Michigan’s summer resort towns like Traverse City, Mackinac and Petoskey live and die by the summer tourist season. Things slow way down in the winter. The streets are a lot quieter, the traffic is gone and many businesses close up shop. But for artists who live in the resort town of Harbor Spring year round, the boom and bust cycle of the seasons is a blessing in disguise.
80 percent of the year’s income flows in during the summer season.
Margaret Tvedten is an artist who’s owned her own art gallery in Harbor Springs for 20 years.
She says 80 percent of her income comes in during the summer season, to last her the whole year. While that season starts in May and goes through September, the real rush comes in during the six weeks after the fourth of July.
“If you haven’t made enough money within that six week time, it’s not good,” Tvedten says.
That makes things pretty stressful for artists.
But Harbor Springs attracts the kind of clientele that can allow artists to survive in Northern Michigan year round. Tvedten says the people who come to her gallery are visiting their second or third homes in the area.
That means a lot of Tvedten’s clients have the money to buy art. They are also on vacation so they have time to walk through galleries without being rushed, or listen to a band play after dinner for longer than they would have if they were back home.
Winter is time to create
When those tourists leave, business is slow. But for artists, there’s a silver lining in these winter months.

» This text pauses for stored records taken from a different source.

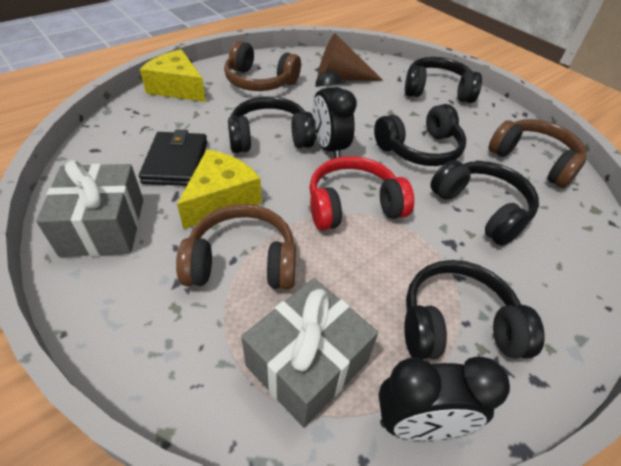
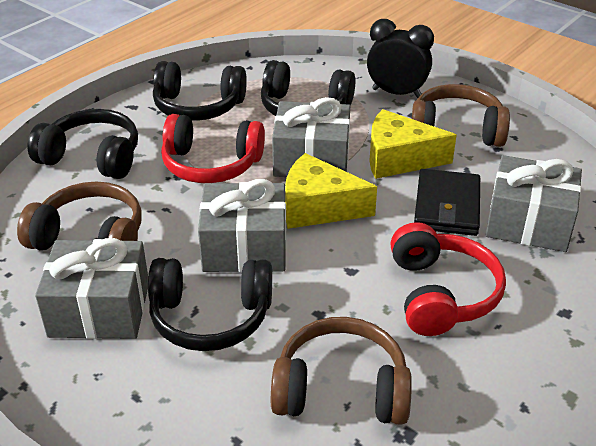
black clock: [313,71,357,158] [378,356,510,440] = 2 -> [367,19,434,98] = 1
black headphones: [228,96,316,153] [374,104,466,166] [404,260,545,360] [405,57,482,103] [430,160,539,246] = 5 -> [28,109,138,179] [148,258,272,351] [153,61,247,121] [261,60,355,116] = 4
brown cone: [318,33,383,81] = 1 -> none = 0
grey gift: [36,160,143,257] [241,278,378,427] = 2 -> [35,238,148,339] [198,179,286,272] [272,97,350,177] [486,155,582,252] = 4
red headphones: [309,156,414,230] = 1 -> [161,114,265,183] [390,222,506,336] = 2

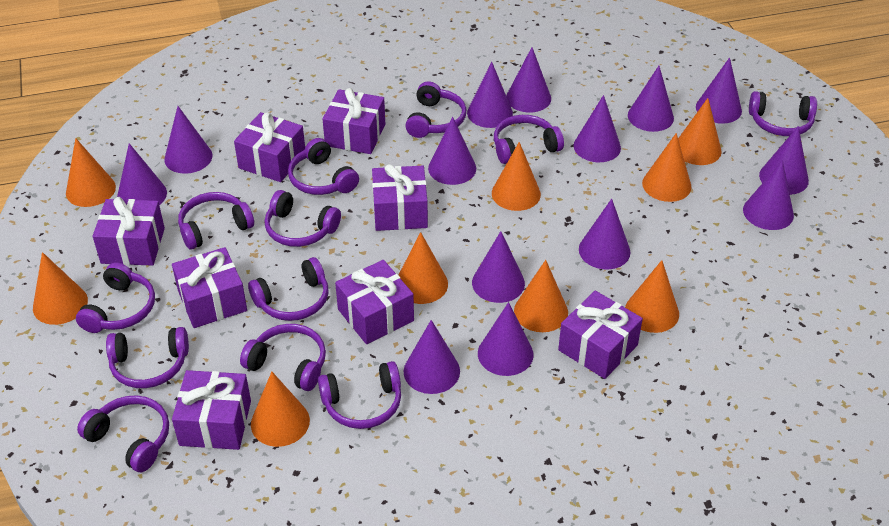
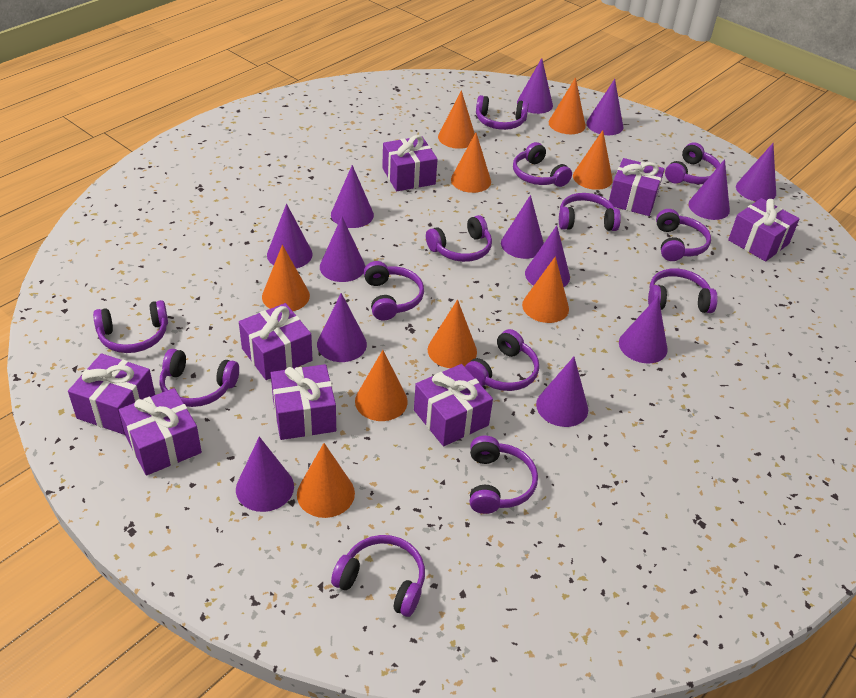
purple cone: [117,143,167,205] [164,106,213,174] [404,320,460,394] [428,117,476,185] [467,62,513,128] [472,231,525,303] [478,302,534,376] [506,47,551,112] [574,95,621,162] [579,199,630,269] [628,66,674,132] [696,57,742,124] [743,160,794,230] [759,126,809,195] = 14 -> [236,437,294,512] [267,204,312,268] [317,293,367,362] [320,217,365,282] [331,165,374,228] [501,195,544,259] [517,58,553,114] [525,225,570,287] [536,357,588,427] [586,79,623,135] [619,296,667,363] [688,159,730,220] [736,143,776,201] = 13
purple headphones: [76,262,155,333] [77,395,169,472] [106,327,189,388] [178,192,254,250] [240,324,326,391] [248,257,328,321] [264,190,341,247] [288,138,359,195] [318,361,401,429] [405,81,466,138] [494,115,564,164] [749,91,817,136] = 12 -> [93,300,168,353] [160,349,239,407] [331,535,425,617] [364,261,424,320] [426,215,492,262] [465,329,539,391] [470,436,538,514] [476,95,529,130] [513,142,572,187] [559,193,621,231] [648,268,718,313] [656,209,711,261] [665,143,720,184] = 13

“It’s completely time to get in your little art cave and make art and not have any interruption,” Tvedten says.
Tvedten says she’s really productive as an artist when the area transforms into a ghost town. That’s when she and other artists stock up on their inventory for when the summer tourists come back. That’s a perk other businesses in the area don’t have.
Diversifying art and skills to make ends meet
Kirby Snively is an artist who lives just north of Harbor Springs. In the summer months, half of his income comes from playing music in the area. In the winter, he uses the extra time and quiet to practice music and make artistic rustic furniture out of birch bark, old nautical charts and other pieces of nature he finds in his yard or around the area.
But when things get tough, Snively sometimes needs work outside the art world to make ends meet.
"I’ve done lots of jobs: Painting, wallpaper hanging, cement work. I built my own home, did my own plumbing and electrical. I know how to do a lot of things that way," Snively says.
But for a hardy northerner like Snively, the ebb and flow of being an artist is all worth it.
“I’m a country guy,” Snively says. “I grew up here. I just love being in the woods. It’s where I feel I belong.”